Thanks for reading and take care, everybody!

6 comments :

  1. How much do you spend a month on stock research? Do you find the expense has increased your dividend income?

    ReplyDelete
    Replies
    1. Hi, Eric --

      I'm curious why you ask that? Do you think I'm spending a lot or that what I'm spending might not be worth it?

      I earn income writing articles on Seeking Alpha, so I see paying for subscription services and other stock research as worthwhile expenses. As for managing my own portfolio, I like doing it and it keeps my mathematically-inclined mind busy with constructive things.

      Delete
  2. Hi Ferdi,

    I was just reading your article on creating the Yield Channel Charts over on SA, and came here to review more information on your use of them.

    I'd like to do this myself, and it appears that it will require a paid service to accomplish. I understand you're getting the daily data from Dividend.com to create your own charts, however I also see that the screen shot here from Simply Safe Dividends also provides information relative to the 5-year average yield (not as long a time frame as you are charting of course).

    I'd like to only have one additional service, as I currently subscribe to FAST Graphs as well, and am curious to hear your thoughts on Dividend.com vs. Simply Safe Dividends. I feel like there might be more value in SSD, but the trade-off would be only having a comparison against the 5-year average yield (however also saving time in downloading and prepping the data myself via Dividend.com).

    Trying to improve my ability of determining appropriate valuation points for my buys (and sells) and thinking the comparison of current yield to historical yield would be a nice addition. I'm just trying to do it with cost in mind as well.

    Thanks,
    DivvyDad

    ReplyDelete
    Replies
    1. Hi, DivviDad -- thanks for comment and for visiting my blog. Sorry for delaying my reply!

      For $149, dividend.com provides data downloads of dividend history and dividend yields going as far back as 1990 (or earlier). Some of the data are not split-adjusted, meaning I have to a bunch of manual "fixing" in order to create yield channel charts. Dividend.com is my primary source of dividend increase announcements -- no site I'm aware provides this data in one place and so quickly after the announcements. Some suggestions for interface improvements I've made, have fallen on deaf ears. They provide only one watch list, which is a severe limitation for how I work. You can setup alerts for watch list stocks. Dividend.com provides a so-called DARS rating and a Best Dividend Stocks list, both of which I find useful.

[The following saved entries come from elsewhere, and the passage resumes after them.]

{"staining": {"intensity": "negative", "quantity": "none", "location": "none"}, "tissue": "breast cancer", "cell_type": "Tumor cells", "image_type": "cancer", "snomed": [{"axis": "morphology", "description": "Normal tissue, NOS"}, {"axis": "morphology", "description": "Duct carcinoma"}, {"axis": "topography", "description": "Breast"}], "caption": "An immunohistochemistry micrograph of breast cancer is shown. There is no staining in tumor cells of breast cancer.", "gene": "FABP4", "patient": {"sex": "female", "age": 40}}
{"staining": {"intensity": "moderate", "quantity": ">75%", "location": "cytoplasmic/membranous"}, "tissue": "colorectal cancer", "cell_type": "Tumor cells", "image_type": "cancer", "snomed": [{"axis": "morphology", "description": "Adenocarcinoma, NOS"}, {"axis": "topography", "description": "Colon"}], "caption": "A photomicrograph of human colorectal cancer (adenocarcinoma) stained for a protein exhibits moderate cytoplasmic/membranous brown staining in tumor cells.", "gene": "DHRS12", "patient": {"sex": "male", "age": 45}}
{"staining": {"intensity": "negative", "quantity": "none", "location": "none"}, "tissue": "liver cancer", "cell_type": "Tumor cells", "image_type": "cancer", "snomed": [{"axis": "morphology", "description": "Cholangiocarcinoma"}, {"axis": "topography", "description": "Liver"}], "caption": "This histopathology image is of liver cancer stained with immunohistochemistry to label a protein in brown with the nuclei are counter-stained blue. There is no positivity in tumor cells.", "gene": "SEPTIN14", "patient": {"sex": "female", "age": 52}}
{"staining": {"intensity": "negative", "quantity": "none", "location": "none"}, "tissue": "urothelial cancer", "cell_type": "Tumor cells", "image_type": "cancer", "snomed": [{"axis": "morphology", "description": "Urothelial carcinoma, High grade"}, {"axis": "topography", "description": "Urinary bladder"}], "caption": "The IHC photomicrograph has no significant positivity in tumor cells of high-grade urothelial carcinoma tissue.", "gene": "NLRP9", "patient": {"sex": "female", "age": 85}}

      At $399, SSD is more expensive, but provides extensive portfolio analysis and risk mitigation tools, including dividend safety scores and a portfolio analyzer. The interface is very clean, and I particularly appreciate SSD's stock analysis reports for the many dividend growth stocks I tend to look at. You can create multiple portfolios and watch lists and setup alerts as well. Data downloads are limited to fundamental data as wall as SSD's various scores (dividend safety, growth, etc), but, unfortunately, no historical data.

      Hope that helps!

      Delete
    2. Hi FerdiS,

      Thank you for the feedback on both of these services. I've been utilizing SeekingAlpha to keep tabs on my dividend increase announcements but also using the free data available from Dividend.com to spot check that--and I use their site to compile my spreadsheet that records the annual dividends and growth rate going back to 2000 for each of my holdings.

      For me right now, I think SSD will provide more value. I really wish I would not have missed the sale that they ran not too long ago, and I am hoping they might have a deal again some time soon.

      I really appreciate the detail that you share here and in your SA articles, as I am still learning quite a bit and trying to incorporate more of this analytical approach to screening my holdings and looking for where I can get the best value with new capital.

      Thanks,
      DivvyDad

      Delete
    3. You're welcome, DivvyDad -- all the best and happy investing!

      I agree, I think SSD will provide more value for you.